Inflation is now the focus of concern for grocery shoppers, with more than half noticing rising prices on their preferred foods, the FMI report went on. Concern varies by income level and is highest among those who make under $75,000 a year, with women more likely to report price concern than men.

To deal with rising prices, many shoppers look for deals, according to FMI. Lower-income shoppers are likely to change what they’re buying, such as switching from fresh to frozen meats.

Grocers area also facing problems that are contributing to a jump in wholesale prices. Logistical bottlenecks aggravated by the coronavirus pandemic remain one cause, but is hardly the only factor.

The situation in the U.S. is consistent with price hikes occurring across the globe.

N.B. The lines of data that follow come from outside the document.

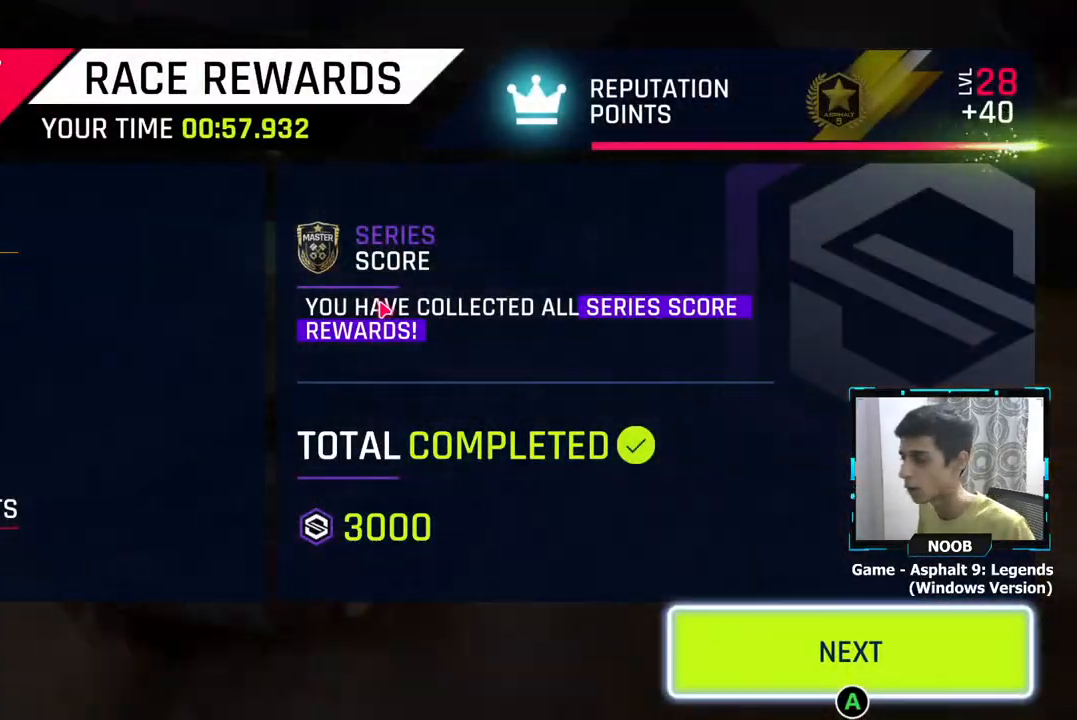
{"buttons": [], "left_stick": "center", "right_stick": "center", "events": []}
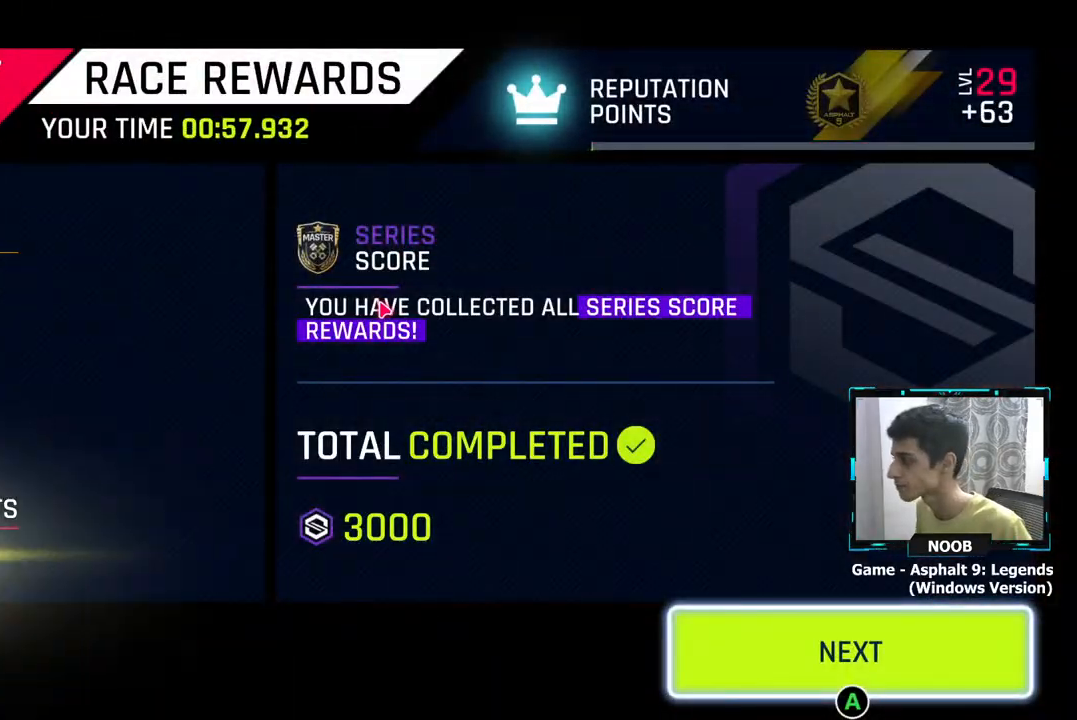
{"buttons": [], "left_stick": "center", "right_stick": "center", "events": [[100, "CROSS", "down"], [217, "CROSS", "up"]]}
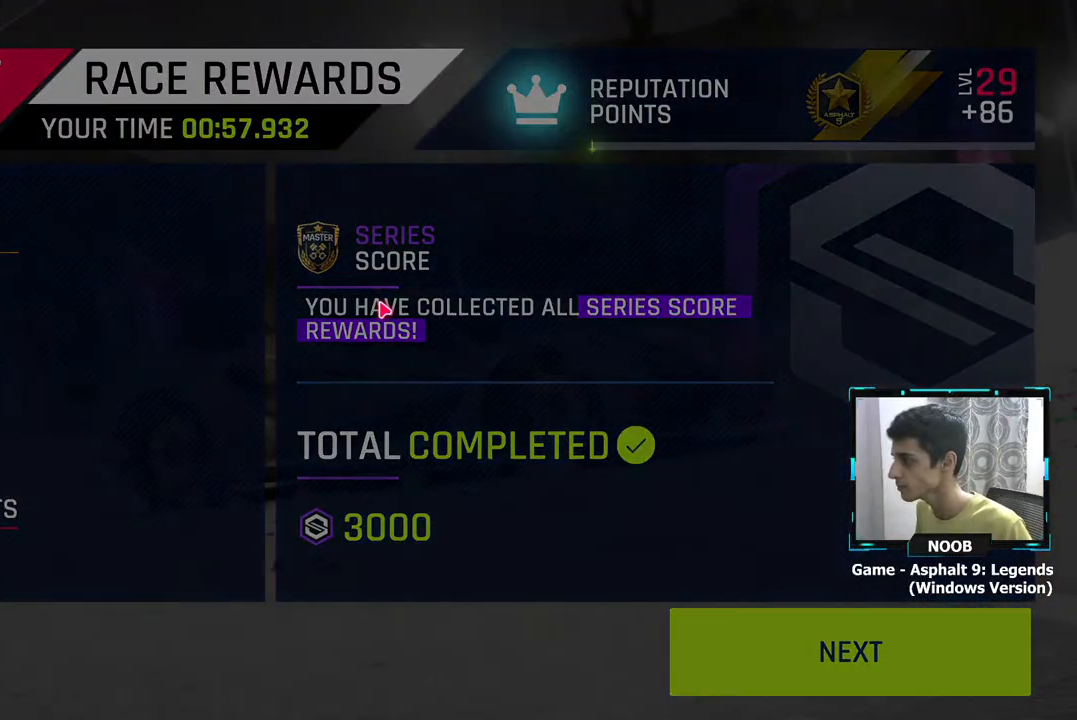
{"buttons": [], "left_stick": "center", "right_stick": "center", "events": []}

The Food and Agriculture Organization (FAO) of the United Nations recorded a 12.6 percent jump from February in its benchmark food price index, hitting its highest level since first recording data in 2009. The new level represents all-time highs for vegetable oils, cereals and meats, with big increases for sugar and dairy, as well. 

The FAO cereal price index jumped 17.1 percent from February, reflecting “a surge in world prices of wheat and coarse grains, largely driven by conflict-related export disruptions from Ukraine and, to a lesser extent, the Russian Federation,” the FAO said.

“The expected loss of exports from the Black Sea region exacerbated the already tight global availability of wheat. With concerns over crop conditions in the United States of America also adding support, world wheat prices rose sharply in March, soaring by 19.7 percent,” the FAO said.

More Americans are feeling worse about their financial prospects, according to the New York Federal Reserve Bank’s March survey of consumer expectations, with 40 percent of respondents saying they feel either much more or slightly less worse off compared to 34 percent the month before.